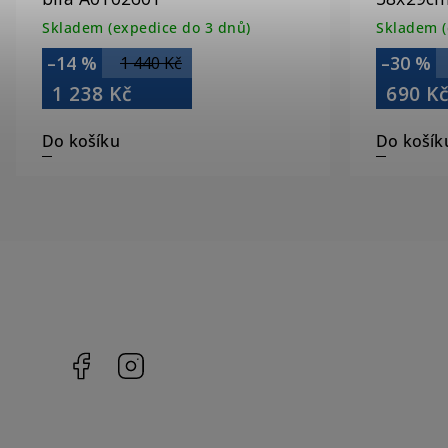
Skladem (expedice do 3 dnů)
Skladem (
–14 %
–30 %
1 440 Kč
1 238 Kč
690 K
Do košíku
Do košík
Facebook
Instagram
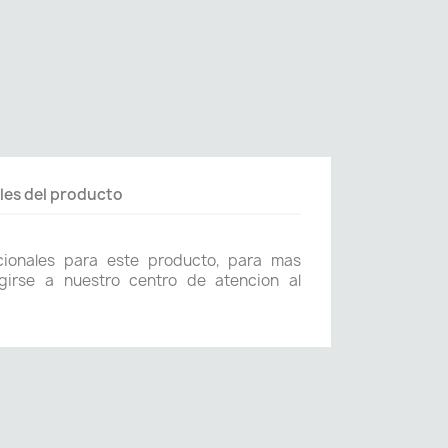
les del producto
icionales para este producto, para mas
girse a nuestro centro de atencion al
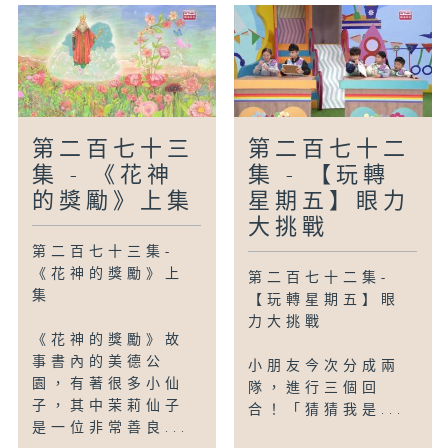
第二百七十三
第二百七十二
集 - 《花神
集 - 【玩轉
的獎勵》上集
星期五】眼力
大挑戰
第二百七十三集-
《花神的獎勵》上
第二百七十二集-
集
【玩轉星期五】眼
力大挑戰
《花神的獎勵》故
事書內的美德公
小朋友今次分成兩
園，有著很多小仙
隊，進行三個回
子，其中茉莉仙子
合！「猜猜我是...
是一位非常善良...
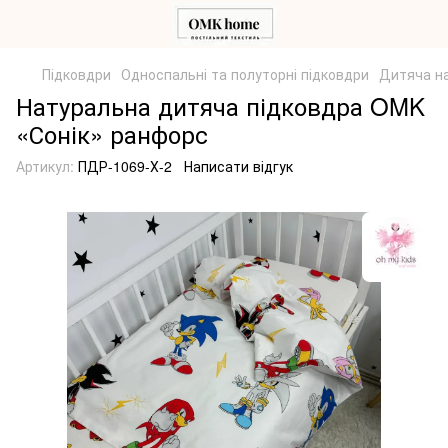
Підковдри
Односпальні та полуторні підковдри
Дитяча на
Натуральна дитяча підковдра OMK
«Сонік» ранфорс
Артикул:
ПДР-1069-Х-2
Написати відгук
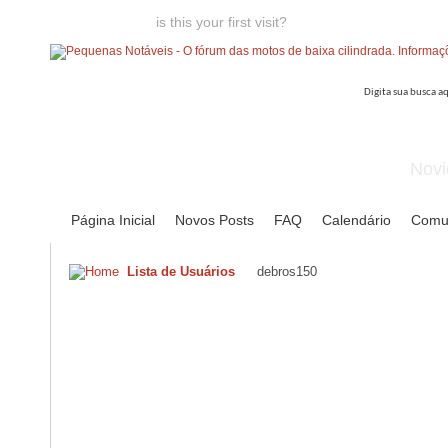
Welcome guest,
is this your first visit?
Click the "Create Account
Novi
Página Inicial
Novos Posts
FAQ
Calendário
Comu
Lista de Usuários
debros150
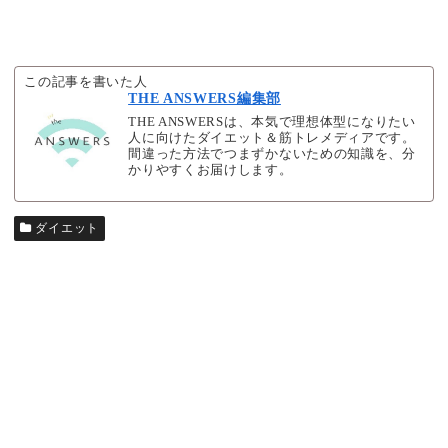
この記事を書いた人
THE ANSWERS編集部
THE ANSWERSは、本気で理想体型になりたい
人に向けたダイエット＆筋トレメディアです。
間違った方法でつまずかないための知識を、分
かりやすくお届けします。
ダイエット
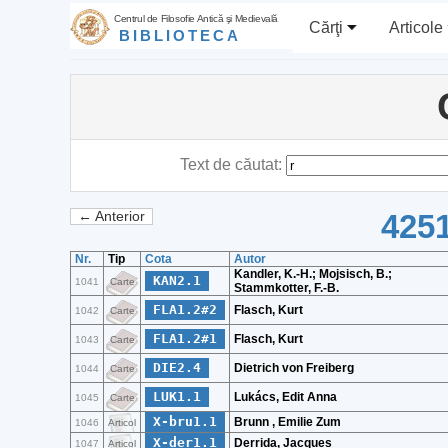
Centrul de Filosofie Antică şi Medievală
Cărţi
Articole
BIBLIOTECA
Text de căutat:
4251
← Anterior
Nr.
Tip
Cota
Autor
Kandler, K.-H.; Mojsisch, B.;
KAN2.1
1041
Carte
Stammkotter, F.-B.
FLA1.2#2
Flasch, Kurt
1042
Carte
FLA1.2#1
Flasch, Kurt
1043
Carte
DIE2.4
Dietrich von Freiberg
1044
Carte
LUK1.1
Lukács, Edit Anna
1045
Carte
X-bru1.1
Brunn , Emilie Zum
1046
Articol
X-der1.1
Derrida, Jacques
1047
Articol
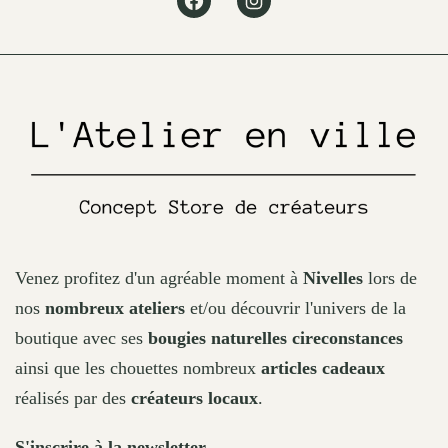
chosen
on
the
product
page
Venez profitez d'un agréable moment à
Nivelles
lors de
nos
nombreux ateliers
et/ou découvrir l'univers de la
boutique avec ses
bougies naturelles cireconstances
ainsi que les chouettes nombreux
articles cadeaux
réalisés par des
créateurs locaux
.
S'inscrire à la newsletter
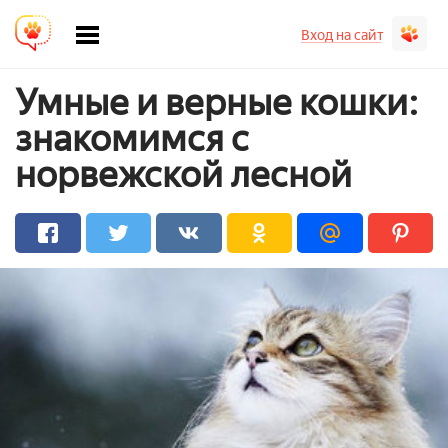
Вход на сайт
Умные и верные кошки:
знакомимся с
норвежской лесной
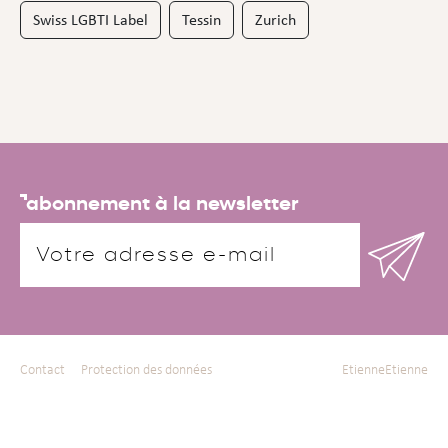
Swiss LGBTI Label
Tessin
Zurich
abonnement à la newsletter
Contact
Protection des données
EtienneEtienne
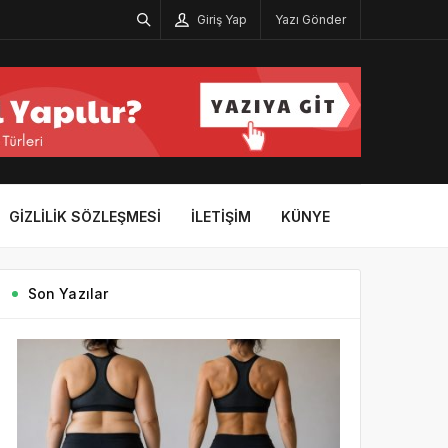
Giriş Yap
Yazı Gönder
GIZLILIK SÖZLEŞMESI
İLETIŞIM
KÜNYE
Son Yazılar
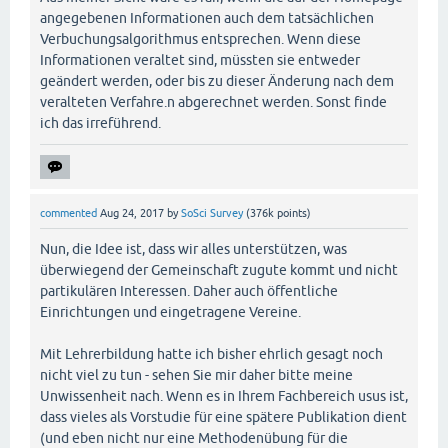
angegebenen Informationen auch dem tatsächlichen
Verbuchungsalgorithmus entsprechen. Wenn diese
Informationen veraltet sind, müssten sie entweder
geändert werden, oder bis zu dieser Änderung nach dem
veralteten Verfahre.n abgerechnet werden. Sonst finde
ich das irreführend.
commented
Aug 24, 2017
by
SoSci Survey
(
376k
points)
Nun, die Idee ist, dass wir alles unterstützen, was
überwiegend der Gemeinschaft zugute kommt und nicht
partikulären Interessen. Daher auch öffentliche
Einrichtungen und eingetragene Vereine.
Mit Lehrerbildung hatte ich bisher ehrlich gesagt noch
nicht viel zu tun - sehen Sie mir daher bitte meine
Unwissenheit nach. Wenn es in Ihrem Fachbereich usus ist,
dass vieles als Vorstudie für eine spätere Publikation dient
(und eben nicht nur eine Methodenübung für die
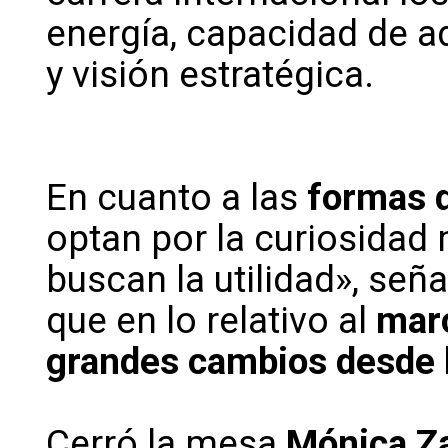
energía, capacidad de ad
y visión estratégica.
En cuanto a las
formas d
optan por la curiosidad
buscan la utilidad», señ
que en lo relativo al
marc
grandes cambios desde 
Cerró la mesa
Mónica Z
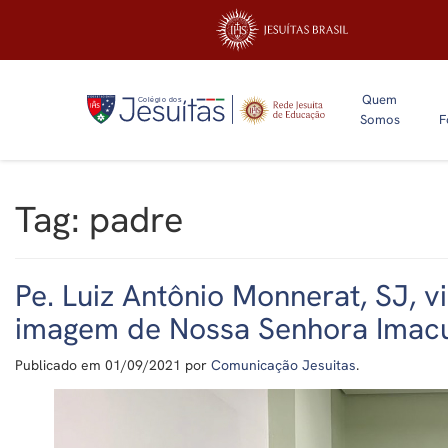
Quem
Somos
F
Tag:
padre
Pe. Luiz Antônio Monnerat, SJ, v
imagem de Nossa Senhora Imac
Publicado em
01/09/2021
por
Comunicação Jesuitas
.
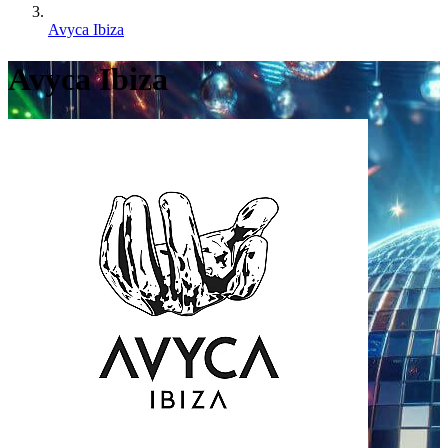
Avyca Ibiza
Avyca Ibiza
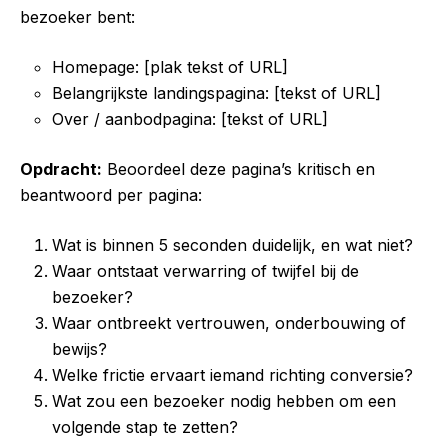
bezoeker bent:
Homepage: [plak tekst of URL]
Belangrijkste landingspagina: [tekst of URL]
Over / aanbodpagina: [tekst of URL]
Opdracht:
Beoordeel deze pagina’s kritisch en
beantwoord per pagina:
Wat is binnen 5 seconden duidelijk, en wat niet?
Waar ontstaat verwarring of twijfel bij de
bezoeker?
Waar ontbreekt vertrouwen, onderbouwing of
bewijs?
Welke frictie ervaart iemand richting conversie?
Wat zou een bezoeker nodig hebben om een
volgende stap te zetten?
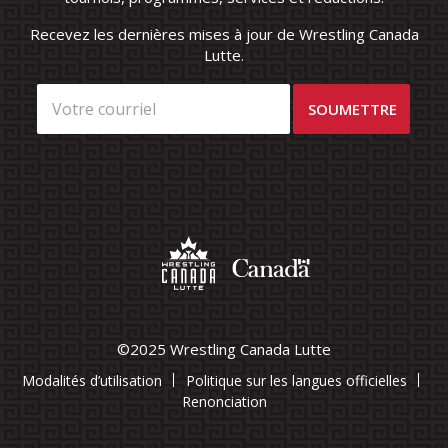
Recevez les dernières mises à jour de Wrestling Canada
Lutte.
©2025 Wrestling Canada Lutte
Modalités d’utilisation
Politique sur les langues officielles
Renonciation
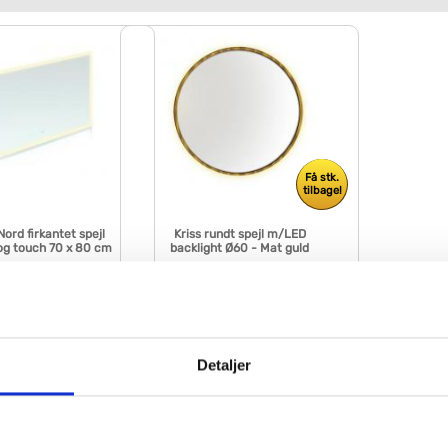
Få stk.
tilbage!
Nord firkantet spejl
Kriss rundt spejl m/LED
og touch 70 x 80 cm
backlight Ø60 - Mat guld
130
VVS nr. 771621135
age
Levering 1-2 dage
Fragt 99,-
Køb
Køb
0,-
1.695,-
Detaljer
inde VVS artiklen - søg i feltet herunder.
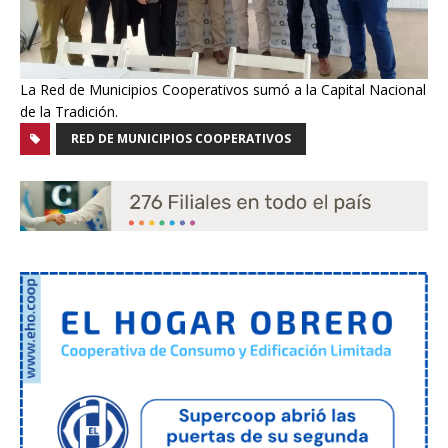
La Red de Municipios Cooperativos sumó a la Capital Nacional
de la Tradición.
RED DE MUNICIPIOS COOPERATIVOS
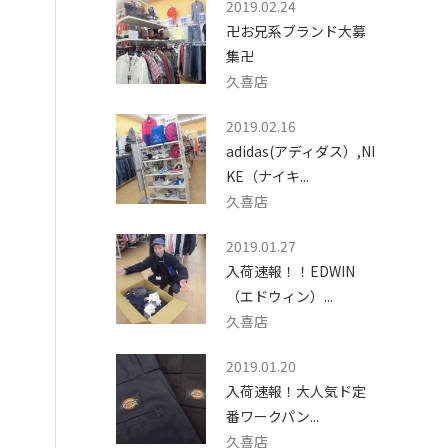
2019.02.24
卍お兄系ブランド大募
集卍
久喜店
2019.02.16
adidas(アディダス）,NI
KE（ナイキ...
久喜店
2019.01.27
入荷速報！！EDWIN
（エドウィン）...
久喜店
2019.01.20
入荷速報！大人気ド定
番ワークパン...
久喜店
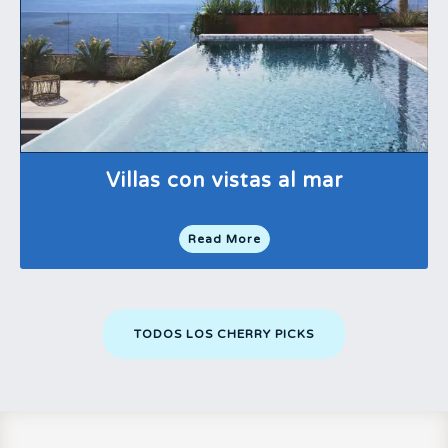
Villas con vistas al mar
Read More
TODOS LOS CHERRY PICKS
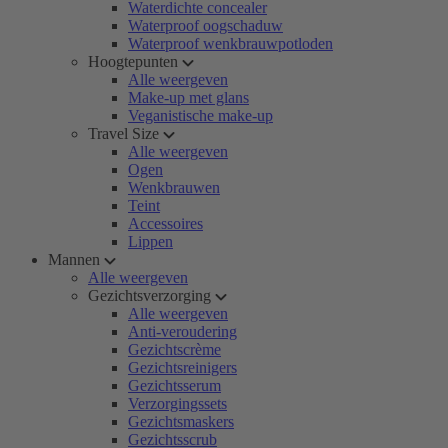
Waterdichte concealer
Waterproof oogschaduw
Waterproof wenkbrauwpotloden
Hoogtepunten
Alle weergeven
Make-up met glans
Veganistische make-up
Travel Size
Alle weergeven
Ogen
Wenkbrauwen
Teint
Accessoires
Lippen
Mannen
Alle weergeven
Gezichtsverzorging
Alle weergeven
Anti-veroudering
Gezichtscrème
Gezichtsreinigers
Gezichtsserum
Verzorgingssets
Gezichtsmaskers
Gezichtsscrub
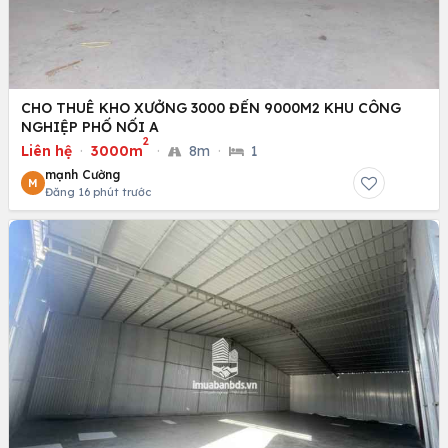
CHO THUÊ KHO XƯỞNG 3000 ĐẾN 9000M2 KHU CÔNG
NGHIỆP PHỐ NỐI A
2
Liên hệ
·
3000m
·
8m
·
1
mạnh Cường
M
Đăng 16 phút trước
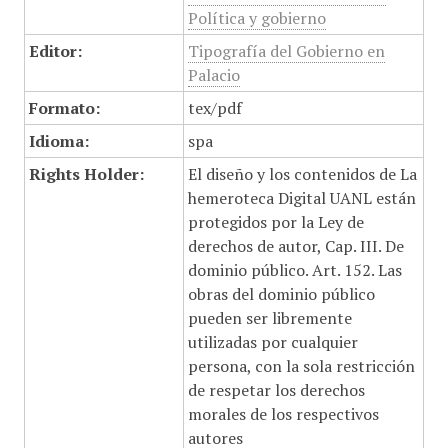
Política y gobierno
Editor:
Tipografía del Gobierno en
Palacio
Formato:
tex/pdf
Idioma:
spa
Rights Holder:
El diseño y los contenidos de La
hemeroteca Digital UANL están
protegidos por la Ley de
derechos de autor, Cap. III. De
dominio público. Art. 152. Las
obras del dominio público
pueden ser libremente
utilizadas por cualquier
persona, con la sola restricción
de respetar los derechos
morales de los respectivos
autores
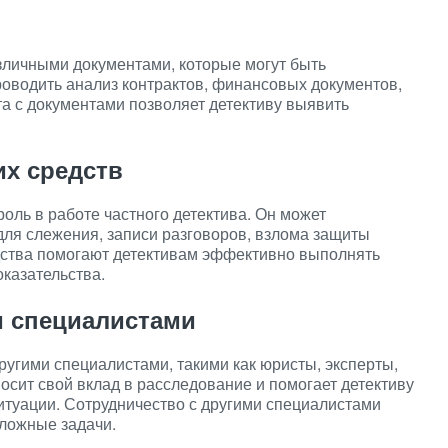
зличными документами, которые могут быть
оводить анализ контрактов, финансовых документов,
та с документами позволяет детективу выявить
их средств
ль в работе частного детектива. Он может
ля слежения, записи разговоров, взлома защиты
едства помогают детективам эффективно выполнять
оказательства.
и специалистами
ругими специалистами, такими как юристы, эксперты,
осит свой вклад в расследование и помогает детективу
итуации. Сотрудничество с другими специалистами
сложные задачи.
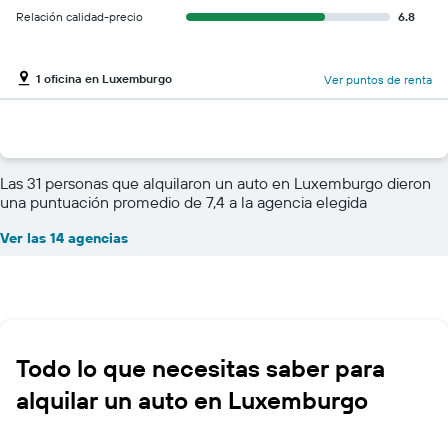
Relación calidad-precio
6.8
1 oficina en Luxemburgo
Ver puntos de renta
Las 31 personas que alquilaron un auto en Luxemburgo dieron
una puntuación promedio de 7,4 a la agencia elegida
Ver las 14 agencias
Todo lo que necesitas saber para
alquilar un auto en Luxemburgo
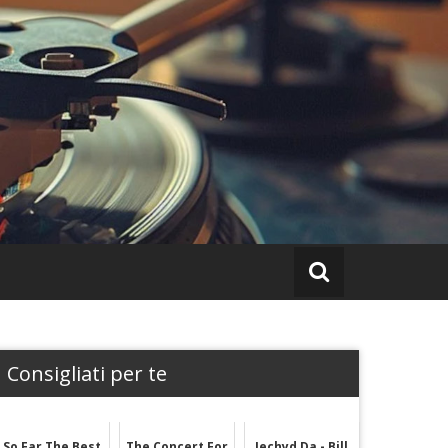
Consigliati per te
So Far The Best
The Concert For
Iechyd Da - Bill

__TASK DIRECTIONS__: Repeat the listing word for word, but without its pictures.

__ANSWER TO THE EXERCISE__:
Skladem (expedice do 3 dnů)
Skladem (
–14 %
–30 %
1 440 Kč
1 238 Kč
690 K
Do košíku
Do košík
Facebook
Instagram
les del producto
icionales para este producto, para mas
girse a nuestro centro de atencion al
第二百七十三
第二百七十二
集 - 《花神
集 - 【玩轉
的獎勵》上集
星期五】眼力
大挑戰
第二百七十三集-
《花神的獎勵》上
第二百七十二集-
集
【玩轉星期五】眼
力大挑戰
《花神的獎勵》故
事書內的美德公
小朋友今次分成兩
園，有著很多小仙
隊，進行三個回
子，其中茉莉仙子
合！「猜猜我是...
是一位非常善良...
Підковдри
Односпальні та полуторні підковдри
Дитяча на
Натуральна дитяча підковдра OMK
«Сонік» ранфорс
Артикул:
ПДР-1069-Х-2
Написати відгук
Welcome guest,
is this your first visit?
Click the "Create Account
Novi
Página Inicial
Novos Posts
FAQ
Calendário
Comu
Lista de Usuários
debros150
この記事を書いた人
THE ANSWERS編集部
THE ANSWERSは、本気で理想体型になりたい
人に向けたダイエット＆筋トレメディアです。
間違った方法でつまずかないための知識を、分
かりやすくお届けします。
ダイエット
Centrul de Filosofie Antică şi Medievală
Cărţi
Articole
BIBLIOTECA
Text de căutat:
4251
← Anterior
Nr.
Tip
Cota
Autor
Kandler, K.-H.; Mojsisch, B.;
KAN2.1
1041
Carte
Stammkotter, F.-B.
FLA1.2#2
Flasch, Kurt
1042
Carte
FLA1.2#1
Flasch, Kurt
1043
Carte
DIE2.4
Dietrich von Freiberg
1044
Carte
LUK1.1
Lukács, Edit Anna
1045
Carte
X-bru1.1
Brunn , Emilie Zum
1046
Articol
X-der1.1
Derrida, Jacques
1047
Articol
chosen
on
the
product
page
Venez profitez d'un agréable moment à
Nivelles
lors de
nos
nombreux ateliers
et/ou découvrir l'univers de la
boutique avec ses
bougies naturelles cireconstances
ainsi que les chouettes nombreux
articles cadeaux
réalisés par des
créateurs locaux
.
S'inscrire à la newsletter
Вход на сайт
Умные и верные кошки:
знакомимся с
норвежской лесной
Swiss LGBTI Label
Tessin
Zurich
abonnement à la newsletter
Contact
Protection des données
EtienneEtienne
Giriş Yap
Yazı Gönder
GIZLILIK SÖZLEŞMESI
İLETIŞIM
KÜNYE
Son Yazılar
angegebenen Informationen auch dem tatsächlichen
Verbuchungsalgorithmus entsprechen. Wenn diese
Informationen veraltet sind, müssten sie entweder
geändert werden, oder bis zu dieser Änderung nach dem
veralteten Verfahre.n abgerechnet werden. Sonst finde
ich das irreführend.
commented
Aug 24, 2017
by
SoSci Survey
(
376k
points)
Nun, die Idee ist, dass wir alles unterstützen, was
überwiegend der Gemeinschaft zugute kommt und nicht
partikulären Interessen. Daher auch öffentliche
Einrichtungen und eingetragene Vereine.
Mit Lehrerbildung hatte ich bisher ehrlich gesagt noch
nicht viel zu tun - sehen Sie mir daher bitte meine
Unwissenheit nach. Wenn es in Ihrem Fachbereich usus ist,
dass vieles als Vorstudie für eine spätere Publikation dient
(und eben nicht nur eine Methodenübung für die
energía, capacidad de ad
y visión estratégica.
En cuanto a las
formas d
optan por la curiosidad
buscan la utilidad», señ
que en lo relativo al
marc
grandes cambios desde 
Cerró la mesa
Mónica Z
Quem
Somos
F
Tag:
padre
Pe. Luiz Antônio Monnerat, SJ, v
imagem de Nossa Senhora Imac
Publicado em
01/09/2021
por
Comunicação Jesuitas
.
Avyca Ibiza
Avyca Ibiza
bezoeker bent:
Homepage: [plak tekst of URL]
Belangrijkste landingspagina: [tekst of URL]
Over / aanbodpagina: [tekst of URL]
Opdracht:
Beoordeel deze pagina’s kritisch en
beantwoord per pagina:
Wat is binnen 5 seconden duidelijk, en wat niet?
Waar ontstaat verwarring of twijfel bij de
bezoeker?
Waar ontbreekt vertrouwen, onderbouwing of
bewijs?
Welke frictie ervaart iemand richting conversie?
Wat zou een bezoeker nodig hebben om een
volgende stap te zetten?
Recevez les dernières mises à jour de Wrestling Canada
Lutte.
©2025 Wrestling Canada Lutte
Modalités d’utilisation
Politique sur les langues officielles
Renonciation
Få stk.
tilbage!
Nord firkantet spejl
Kriss rundt spejl m/LED
og touch 70 x 80 cm
backlight Ø60 - Mat guld
130
VVS nr. 771621135
age
Levering 1-2 dage
Fragt 99,-
Køb
Køb
0,-
1.695,-
Detaljer
inde VVS artiklen - søg i feltet herunder.
La Red de Municipios Cooperativos sumó a la Capital Nacional
de la Tradición.
RED DE MUNICIPIOS COOPERATIVOS
2019.02.24
卍お兄系ブランド大募
集卍
久喜店
2019.02.16
adidas(アディダス）,NI
KE（ナイキ...
久喜店
2019.01.27
入荷速報！！EDWIN
（エドウィン）...
久喜店
2019.01.20
入荷速報！大人気ド定
番ワークパン...
久喜店
Villas con vistas al mar
Read More
TODOS LOS CHERRY PICKS
Waterdichte concealer
Waterproof oogschaduw
Waterproof wenkbrauwpotloden
Hoogtepunten
Alle weergeven
Make-up met glans
Veganistische make-up
Travel Size
Alle weergeven
Ogen
Wenkbrauwen
Teint
Accessoires
Lippen
Mannen
Alle weergeven
Gezichtsverzorging
Alle weergeven
Anti-veroudering
Gezichtscrème
Gezichtsreinigers
Gezichtsserum
Verzorgingssets
Gezichtsmaskers
Gezichtsscrub
CHO THUÊ KHO XƯỞNG 3000 ĐẾN 9000M2 KHU CÔNG
NGHIỆP PHỐ NỐI A
2
Liên hệ
·
3000m
·
8m
·
1
mạnh Cường
M
Đăng 16 phút trước
Política y gobierno
Editor:
Tipografía del Gobierno en
Palacio
Formato:
tex/pdf
Idioma:
spa
Rights Holder:
El diseño y los contenidos de La
hemeroteca Digital UANL están
protegidos por la Ley de
derechos de autor, Cap. III. De
dominio público. Art. 152. Las
obras del dominio público
pueden ser libremente
utilizadas por cualquier
persona, con la sola restricción
de respetar los derechos
morales de los respectivos
autores
зличными документами, которые могут быть
оводить анализ контрактов, финансовых документов,
та с документами позволяет детективу выявить
их средств
ль в работе частного детектива. Он может
ля слежения, записи разговоров, взлома защиты
едства помогают детективам эффективно выполнять
оказательства.
и специалистами
ругими специалистами, такими как юристы, эксперты,
осит свой вклад в расследование и помогает детективу
итуации. Сотрудничество с другими специалистами
сложные задачи.
Relación calidad-precio
6.8
1 oficina en Luxemburgo
Ver puntos de renta
Las 31 personas que alquilaron un auto en Luxemburgo dieron
una puntuación promedio de 7,4 a la agencia elegida
Ver las 14 agencias
Todo lo que necesitas saber para
alquilar un auto en Luxemburgo
Consigliati per te
So Far The Best
The Concert For
Iechyd Da - Bill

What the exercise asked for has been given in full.